Colombia’s Truth Commission calls on UN to regulate drug trade

Francisco de Roux

The president of Colombia’s Truth Commission called on the global community to regulate the drug trade and “not to give us anything for war” in a speech before the United Nations.

Father Francisco de Roux was invited to the UN Security Council, which monitors a peace process in Colombia, to present the findings of the Truth Commission that investigated his country’s armed conflict.

“Armed security always asks for more weapons”

De Roux fiercely criticized the belief that “weapons provide security,” adding that “our security became a perpetual armed security, because armed security always asks for more weapons, and more justifications for deaths.”

“We created armed security to provide security to the powers that be, to systems, properties, businesses, and even security for the armed bureaucracy itself,” but failed to provide “security for people, for human beings.”

Francisco de Roux

Regulation of drugs

De Roux asked an “end to the war on drug trafficking” and rejected the notion that “drug trafficking is a national security issue, and consequently an issue of war.”

According to the Truth Commission president, the so-called War on Drugs “increased the profits” of drug trafficking instead of effectively combating the illicit trade.

Francisco de Roux

Instead, De Roux asked international cooperation of consumer countries to allow “the major mafiosi” to submit to “transitional justice processes” and reveal their “political, economic and military alliances, and the banks” laundering drug money.
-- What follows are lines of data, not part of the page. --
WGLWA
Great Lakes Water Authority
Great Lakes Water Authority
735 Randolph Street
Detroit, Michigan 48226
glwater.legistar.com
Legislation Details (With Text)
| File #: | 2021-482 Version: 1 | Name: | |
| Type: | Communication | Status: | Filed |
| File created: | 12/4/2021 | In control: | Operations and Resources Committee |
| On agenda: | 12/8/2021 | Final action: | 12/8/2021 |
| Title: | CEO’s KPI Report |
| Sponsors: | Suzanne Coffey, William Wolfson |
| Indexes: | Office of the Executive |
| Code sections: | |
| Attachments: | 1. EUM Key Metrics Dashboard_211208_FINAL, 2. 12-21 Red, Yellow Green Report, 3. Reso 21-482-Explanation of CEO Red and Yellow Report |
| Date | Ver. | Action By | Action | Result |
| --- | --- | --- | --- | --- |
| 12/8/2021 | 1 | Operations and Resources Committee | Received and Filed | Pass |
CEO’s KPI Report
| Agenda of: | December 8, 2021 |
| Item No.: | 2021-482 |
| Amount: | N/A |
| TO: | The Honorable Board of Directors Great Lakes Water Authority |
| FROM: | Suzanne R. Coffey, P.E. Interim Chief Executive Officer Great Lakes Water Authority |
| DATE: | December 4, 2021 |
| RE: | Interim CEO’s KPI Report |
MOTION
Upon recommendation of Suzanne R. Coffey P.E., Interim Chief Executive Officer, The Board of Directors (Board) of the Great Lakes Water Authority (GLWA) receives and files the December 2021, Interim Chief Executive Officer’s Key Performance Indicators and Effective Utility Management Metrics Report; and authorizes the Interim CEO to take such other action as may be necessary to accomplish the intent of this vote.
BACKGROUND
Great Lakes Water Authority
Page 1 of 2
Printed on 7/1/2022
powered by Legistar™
The Truth Commission president additionally urged the UN to regulate the drug trade and global efforts to promote education and health policies about the consumption of drugs.

Francisco de Roux

De Roux said to be optimistic about Colombia’s youth, and young people’s dedication to peace, enterprise and the rights of women, the LGBT community and ethnic minorities.

The Truth Commission president stressed that “there we still have a long road ahead in Colombia,” but that society “has begun to understand its own tragedy and determined to look forward to a future in which we accept our injuries in order to enrich what we are as a culture and as a people with a passion for creativity, art, freedom and the reproduction of life.”